Vendredi 20 avril 2018
Et Beloufa créa le nectar Nahla
1962 et 1979 sont les deux chronotopes majeurs de la postindépendance. Si le premier correspond à la plongée immanente amorcée chez des artistes en phase avec la désaliénation fanonienne, le second synchronise le retour aux sources de salafistes en quête d’ancrages essentialistes susceptibles de servir d’incubateurs à leur future recomposition cultuelle.
Parmi les intellectuels de l’ex-« Mecque » révolutionnaire, seul Farouk Beloufa annonçait l’onde de choc de la mouvance revendicatrice en invitant quelques habitués des salles noires à voir Nahla, son œuvre emblématique sortie dès août 1979. Débarqué trois mois plus tard à Alger-la-Blanche, nous ne pouvions alors comprendre pourquoi des passants croisés le long des trottoirs de la capitale observaient les déambulations d’une personne (nous même) portant souvent une veste kaki. L’énigme se résoudra lorsque que le peintre Larbi Arezki trouvera ultérieurement, dans les archives de l’hebdomadaire Algérie Actualité, une photographie de Yousef Saïeh, acteur circonstanciel mais dont la ressemblance partagée s’avérera évidente lorsque nous assisterons à la séance de rattrapage projetée au niveau de la Cinémathèque de la rue Ben M’hidi.
En hommage à l’auteur du long métrage (décédé le 09 avril dernier), voici le bref résumé d’une production réalisée à Beyrouth, cité vivant intensément le schisme confessionnel amorcé en janvier 1975 à la bataille de Kfar Chouba, village frontalier du sud Liban. La séquence initiale commence par un plan serré sur le visage de Nahla, une vedette de la chanson autour de laquelle graviteront la journaliste Maha et l’activiste Hind en prises directes avec une guerre civile qu’imageait sur pellicule l’Algérien Larbi (qu’incarne donc Yousef Saïeh) ; traversant les rues sous les balles, celui-ci assistera, médusé et désemparé, au délitement du cosmopolitisme local et, en parallèle, à l’altération psychique de Nahla. Mentalement fracassée, l’icône médiatique perdra la voix, se décomposera physiquement au fur et mesure que son pays se déchirera, perdra pieds sous les coups de boutoir et secousses telluriques d’un conflit religieux taraudant des corps qui, happés par l’effondrement des sentiments mosaïques, s’enliseront au creux des résonnances labyrinthiques et dichotomiques.

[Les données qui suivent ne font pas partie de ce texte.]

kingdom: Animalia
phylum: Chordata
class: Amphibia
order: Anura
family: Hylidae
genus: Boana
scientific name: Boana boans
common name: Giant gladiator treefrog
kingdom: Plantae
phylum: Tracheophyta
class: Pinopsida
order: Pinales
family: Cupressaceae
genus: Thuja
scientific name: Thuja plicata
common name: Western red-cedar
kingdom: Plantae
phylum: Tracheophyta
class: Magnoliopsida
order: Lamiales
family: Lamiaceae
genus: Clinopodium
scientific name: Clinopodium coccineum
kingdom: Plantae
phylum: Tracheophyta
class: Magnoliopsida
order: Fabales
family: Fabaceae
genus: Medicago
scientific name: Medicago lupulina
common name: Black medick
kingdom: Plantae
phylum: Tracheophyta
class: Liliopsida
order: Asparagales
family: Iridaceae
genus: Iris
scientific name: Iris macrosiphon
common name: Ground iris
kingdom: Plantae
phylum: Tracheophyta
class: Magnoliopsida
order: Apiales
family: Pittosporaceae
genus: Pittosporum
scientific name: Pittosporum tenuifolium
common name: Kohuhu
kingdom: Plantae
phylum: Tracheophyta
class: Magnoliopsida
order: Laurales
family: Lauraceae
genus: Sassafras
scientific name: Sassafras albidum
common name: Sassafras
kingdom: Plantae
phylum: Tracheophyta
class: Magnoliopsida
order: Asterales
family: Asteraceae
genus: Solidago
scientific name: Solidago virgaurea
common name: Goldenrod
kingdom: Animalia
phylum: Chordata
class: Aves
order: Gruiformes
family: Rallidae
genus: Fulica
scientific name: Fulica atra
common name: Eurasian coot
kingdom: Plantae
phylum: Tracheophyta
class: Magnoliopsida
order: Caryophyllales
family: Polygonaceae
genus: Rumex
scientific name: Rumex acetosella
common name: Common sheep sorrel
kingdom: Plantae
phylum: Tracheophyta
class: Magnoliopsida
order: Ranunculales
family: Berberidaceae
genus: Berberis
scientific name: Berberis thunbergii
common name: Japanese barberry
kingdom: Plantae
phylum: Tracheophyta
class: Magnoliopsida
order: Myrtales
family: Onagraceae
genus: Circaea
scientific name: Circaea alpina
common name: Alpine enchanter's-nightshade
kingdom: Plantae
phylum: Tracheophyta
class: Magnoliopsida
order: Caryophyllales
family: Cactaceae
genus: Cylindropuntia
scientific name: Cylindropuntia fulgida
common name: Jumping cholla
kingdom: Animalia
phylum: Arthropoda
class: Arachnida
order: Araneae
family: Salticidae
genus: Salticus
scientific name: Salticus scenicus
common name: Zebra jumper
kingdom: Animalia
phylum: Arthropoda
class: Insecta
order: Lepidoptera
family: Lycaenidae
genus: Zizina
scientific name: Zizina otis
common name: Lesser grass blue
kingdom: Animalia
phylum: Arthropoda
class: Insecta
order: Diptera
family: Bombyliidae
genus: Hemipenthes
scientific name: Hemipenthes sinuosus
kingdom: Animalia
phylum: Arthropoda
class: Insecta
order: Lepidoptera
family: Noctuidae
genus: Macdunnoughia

La trame du long métrage oscille entre atermoiements amoureux et nouages fratricides, alterne fiction et documentaire, mêle affrontements de factions, conférences de presse et interviews politiques, détourne ainsi les habituelles conventions ou codes narratifs pour mieux mettre en scènes la violence urbaine et l’instabilité d’individus scrutés à travers le prisme de la contradiction, c’est-à-dire de la complexité. Des trois héroïnes précédemment mentionnées, nous retiendrons particulièrement Hind, la figure archétypale de la lutte palestinienne, cela à cause de l’épisode où Larbi lui dit : «Tu sais, tu ressembles à ces étudiants volontaires, pleins d’enthousiasmes, d’idéalisme et qui vont dans les campagnes aider les paysans des coopératives ».
Accomplies puis délaissées, ces expériences communautaires et militantes de l’Union nationale de la jeunesse algérienne (UNJA) renvoient à l’époque des djounoud du développement, à des utopies ou croyances naïves en partie déconstruites par le reportage Les filles de la révolution.
Monté en janvier 1968 du côté de l’İnstitut national de l’audiovisuel (İNA), le film ne sera jamais diffusé à la Radio télévision algérienne (RTA) probablement parce qu’il montrait une algéroise ôtant son hidjab derrière le pylône d’une artère d’Hydra, parce que Fadéla M’Rabet y dénonçait «la condition scandaleuse faite à la femme dans un pays qui se dit socialiste, l’article 18 de l’avant-projet du code de la famille, les suicides de jeunes fiancées n’acceptant pas le mariage traditionnel», parce que Zohra Sellami, la future épouse d’Ahmed Ben Bella, parlait sans détour de liberté.
Sa coupe de cheveux à la garçonne rappelait celle de Jean Seberg (partenaire de Jean-Paul Belmondo dans À bout de souffle) retrouvée morte le 30 août 1979, soit lorsque Nahla devenait en Algérie le symbole-phare d’une modernité cinématographique que saperont les philistins de la pensée unique entièrement acquis aux préceptes des « Fous de Dieu ».